TLDR: Next.js's file tracer can't follow dynamic import specifiers — so native packages that resolve their binary at runtime get silently excluded from your Vercel function. Two config keys fix it. They solve different problems. Get them both.

What We Were Building

An internal SOP documentation site — a Next.js 16 App Router site that renders a React Flow (visual canvas library) map of flat-file SOPs, with a bottom-drawer RAG chat (Retrieval-Augmented Generation — an AI that answers questions grounded in your own docs) backed by sqlite-vec (a SQLite extension for vector search) and better-sqlite3 (native Node SQLite bindings).

Frozen read-only on Vercel. One password gate. Dead simple in theory.

The Wall

Deployed to Vercel. The /api/chat function threw Cannot find package 'sqlite-vec-linux-x64'.

My first reaction: how? The package was in node_modules. It installed fine locally. It was in the lockfile. Vercel's build logs showed it installing.

And yet — the deployed function couldn't find it.

What I Tried First (Wrong)

I assumed it was a lockfile / platform mismatch thing. Spent time verifying the linux-x64 variant was getting pulled in for Vercel's build environment.

It was. That wasn't the problem.

What Was Actually Happening

Here's the thing about sqlite-vec that I missed completely.

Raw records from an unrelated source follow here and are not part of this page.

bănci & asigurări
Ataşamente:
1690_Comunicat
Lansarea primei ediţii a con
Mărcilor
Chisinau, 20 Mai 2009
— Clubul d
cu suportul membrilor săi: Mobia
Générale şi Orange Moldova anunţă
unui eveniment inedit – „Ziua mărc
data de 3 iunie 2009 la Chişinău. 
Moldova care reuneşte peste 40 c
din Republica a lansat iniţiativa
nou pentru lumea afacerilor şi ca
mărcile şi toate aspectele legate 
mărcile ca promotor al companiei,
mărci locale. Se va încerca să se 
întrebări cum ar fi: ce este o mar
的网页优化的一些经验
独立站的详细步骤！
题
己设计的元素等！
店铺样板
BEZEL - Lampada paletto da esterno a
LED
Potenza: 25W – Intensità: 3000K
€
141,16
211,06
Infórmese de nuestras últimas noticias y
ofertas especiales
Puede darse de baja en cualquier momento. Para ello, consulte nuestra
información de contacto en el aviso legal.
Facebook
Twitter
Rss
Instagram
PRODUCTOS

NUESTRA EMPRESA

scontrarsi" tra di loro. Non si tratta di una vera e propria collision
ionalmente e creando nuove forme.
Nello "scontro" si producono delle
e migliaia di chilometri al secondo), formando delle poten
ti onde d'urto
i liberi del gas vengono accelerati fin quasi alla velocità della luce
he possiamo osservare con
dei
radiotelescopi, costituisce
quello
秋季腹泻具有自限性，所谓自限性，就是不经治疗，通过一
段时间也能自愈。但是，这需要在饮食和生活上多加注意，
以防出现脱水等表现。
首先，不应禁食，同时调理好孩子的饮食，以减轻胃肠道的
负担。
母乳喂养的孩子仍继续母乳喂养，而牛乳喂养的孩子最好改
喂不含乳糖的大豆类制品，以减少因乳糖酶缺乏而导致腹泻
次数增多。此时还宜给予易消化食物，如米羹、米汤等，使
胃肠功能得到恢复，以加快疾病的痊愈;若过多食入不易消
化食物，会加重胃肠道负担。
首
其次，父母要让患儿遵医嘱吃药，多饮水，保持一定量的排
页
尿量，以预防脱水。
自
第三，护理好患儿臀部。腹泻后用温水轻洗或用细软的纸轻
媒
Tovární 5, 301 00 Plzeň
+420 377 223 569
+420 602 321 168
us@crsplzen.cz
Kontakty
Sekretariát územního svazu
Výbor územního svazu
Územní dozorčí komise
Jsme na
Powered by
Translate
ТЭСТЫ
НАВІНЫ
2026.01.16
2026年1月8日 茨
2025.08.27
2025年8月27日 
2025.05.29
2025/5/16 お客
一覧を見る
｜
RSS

It resolves its native binary at runtime, using a dynamic import specifier:

const platformPkg = `sqlite-vec-${process.platform}-${process.arch}`;
await import(platformPkg);

Next's file tracer follows static import / require calls. It sees sqlite-vec/index.mjs fine — but when that file turns around and does a dynamic import with a runtime-computed string, the tracer hits a dead end. No static reference. It silently excludes the whole package from the function archive.

Silently. No warning. No build error. Just a Cannot find package at runtime that feels totally insane because the package IS there at build time.

The Fix That Actually Worked

Two separate config keys in next.config.ts. They solve different problems — this is the part where it's easy to get confused.

serverExternalPackages tells Next: don't try to bundle these at all — load them as real Node modules at runtime.

Native packages with .node addons or .dylib extensions can't be webpack-bundled anyway. This is the "mark native modules external" step the title promises.

outputFileTracingIncludes tells Next's file tracer: I know you can't see these — trust me and copy them into the function archive anyway.

// next.config.ts
serverExternalPackages: ['better-sqlite3', 'sqlite-vec'],

outputFileTracingIncludes: {
  '/api/chat': [
    './data/rag.db',
    './node_modules/sqlite-vec-linux-x64/**',
  ],
},

Both lines. Both required. One without the other left me with a different broken state each time.

And Then One More Wall…

After the bundling was sorted, better-sqlite3 threw SQLITE_CANTOPEN even though existsSync(DB_PATH) returned true. Turns out Vercel's traced /var/task filesystem layer doesn't satisfy whatever SQLite needs for a raw open() call.

Fix: copy data/rag.db to /tmp on cold start (writable, persists for the warm-function lifetime), open from there. Cold-start cost was ~100ms for a 22 MB DB. Warm requests skip the copy entirely.

That one surprised me the most — the file exists, the path is correct, and sqlite still can't open it. But that's a story for another post.

Why This Matters to Me

This whole pattern generalizes. Any package that uses runtime-computed import specifiers is invisible to static bundle analysis — @swc/core, lightningcss, anything in the sqlite-* family. The bundler can't help you there. You have to name them by hand.

The lesson I'm carrying forward into every RAG app and every native-module deploy: "it's in node_modules" and "it'll be in the function" are two completely different facts. Know which config key closes which gap.

P.S. The commit message for this one was mark native modules external — which sounded like one thing and turned out to be four distinct sequential failures. I love when the fix is three lines and the understanding takes an afternoon.